Auf einen wichtigen Akteur, Jan Plawecki, muss der VfL-Coach in der kommenden Landesliga-Serie allerdings verzichten. Der VfL-Topscorer wechselt zu den Charisma Young Bulls, einer Spielgemeinschaft aus TV Ibbenbüren und BBC Osnabrück. „Der Aufwand mit einer Doppel-Lizenz wäre für Jan zu groß gewesen, das hätte sich für Jan nicht gelohnt“, sagt Nils Drees.

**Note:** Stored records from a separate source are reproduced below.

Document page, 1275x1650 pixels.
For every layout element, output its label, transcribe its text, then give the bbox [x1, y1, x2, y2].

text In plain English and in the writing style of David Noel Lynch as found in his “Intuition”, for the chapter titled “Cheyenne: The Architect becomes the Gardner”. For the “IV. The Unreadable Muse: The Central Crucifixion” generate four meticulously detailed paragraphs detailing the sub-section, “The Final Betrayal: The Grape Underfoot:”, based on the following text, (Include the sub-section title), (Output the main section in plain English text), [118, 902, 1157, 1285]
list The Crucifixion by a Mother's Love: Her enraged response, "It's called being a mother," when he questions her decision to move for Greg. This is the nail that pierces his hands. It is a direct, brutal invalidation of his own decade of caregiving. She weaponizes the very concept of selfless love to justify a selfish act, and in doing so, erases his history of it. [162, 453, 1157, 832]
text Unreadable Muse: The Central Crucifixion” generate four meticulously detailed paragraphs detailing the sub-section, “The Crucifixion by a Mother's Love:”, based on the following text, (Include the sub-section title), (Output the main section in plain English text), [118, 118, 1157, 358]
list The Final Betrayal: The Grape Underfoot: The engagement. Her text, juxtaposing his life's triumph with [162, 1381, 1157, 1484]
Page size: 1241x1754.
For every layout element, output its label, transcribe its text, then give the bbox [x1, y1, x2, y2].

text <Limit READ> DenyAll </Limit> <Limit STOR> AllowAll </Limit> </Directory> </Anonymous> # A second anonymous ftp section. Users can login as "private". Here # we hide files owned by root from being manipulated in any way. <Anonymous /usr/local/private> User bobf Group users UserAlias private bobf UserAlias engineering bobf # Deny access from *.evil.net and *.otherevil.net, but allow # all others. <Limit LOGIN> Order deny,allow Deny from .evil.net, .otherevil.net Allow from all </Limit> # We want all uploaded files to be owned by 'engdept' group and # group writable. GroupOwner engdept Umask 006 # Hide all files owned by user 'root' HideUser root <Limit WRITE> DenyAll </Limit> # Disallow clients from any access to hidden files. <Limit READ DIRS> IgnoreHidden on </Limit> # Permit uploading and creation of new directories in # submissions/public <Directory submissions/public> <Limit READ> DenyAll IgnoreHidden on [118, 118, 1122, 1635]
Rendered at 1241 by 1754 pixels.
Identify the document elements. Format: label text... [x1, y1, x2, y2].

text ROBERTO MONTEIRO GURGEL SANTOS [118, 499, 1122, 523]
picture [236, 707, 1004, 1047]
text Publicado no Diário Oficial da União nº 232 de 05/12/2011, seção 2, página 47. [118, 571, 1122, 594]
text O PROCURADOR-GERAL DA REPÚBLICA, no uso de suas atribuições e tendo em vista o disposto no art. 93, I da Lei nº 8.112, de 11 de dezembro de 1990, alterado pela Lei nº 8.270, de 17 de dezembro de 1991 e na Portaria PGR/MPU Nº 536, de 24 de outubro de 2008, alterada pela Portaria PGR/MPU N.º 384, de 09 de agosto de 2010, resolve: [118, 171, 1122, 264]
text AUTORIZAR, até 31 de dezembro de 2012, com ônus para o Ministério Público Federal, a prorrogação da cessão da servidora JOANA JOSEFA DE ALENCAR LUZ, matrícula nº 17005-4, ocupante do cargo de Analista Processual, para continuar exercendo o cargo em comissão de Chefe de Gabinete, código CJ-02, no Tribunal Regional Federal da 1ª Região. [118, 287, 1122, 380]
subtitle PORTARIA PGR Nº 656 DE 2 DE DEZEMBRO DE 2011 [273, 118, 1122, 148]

Wo die Reise der jetzigen U16-Talente hinführt, vermag Löningens Coach nicht zu sagen. „Für die Jungs wird es nicht einfach sein, Schule, Sport und den Rest unter einen Hut zu bekommen. Wir werden aber versuchen, sie in den nächsten Jahren im Basketball bestmöglich zu fördern.“ Drees ist optimistisch: „Nach den 1996, 1997 und 1998er Jahrgängen ist das sicherlich wieder ein goldener Jahrgang mit vielen Löninger Talenten, der uns vielleicht erneut in die Regionalliga bringen kann.“
Das U16-Meisterteam: Jan Plawecki, Friedrich Dröge, Jason Morasch, Michael Ekkert, Noa Beckmann, Leon Freese, Jonas Plaggenborg, Hendrik Niemüller, Justus Frederichs, Keno Paals, Moritz Dröge, Jannes Möhlenkamp, Niklas Dome und Jan Röpke-Jansen, Lion Koch und Coach Nils Drees.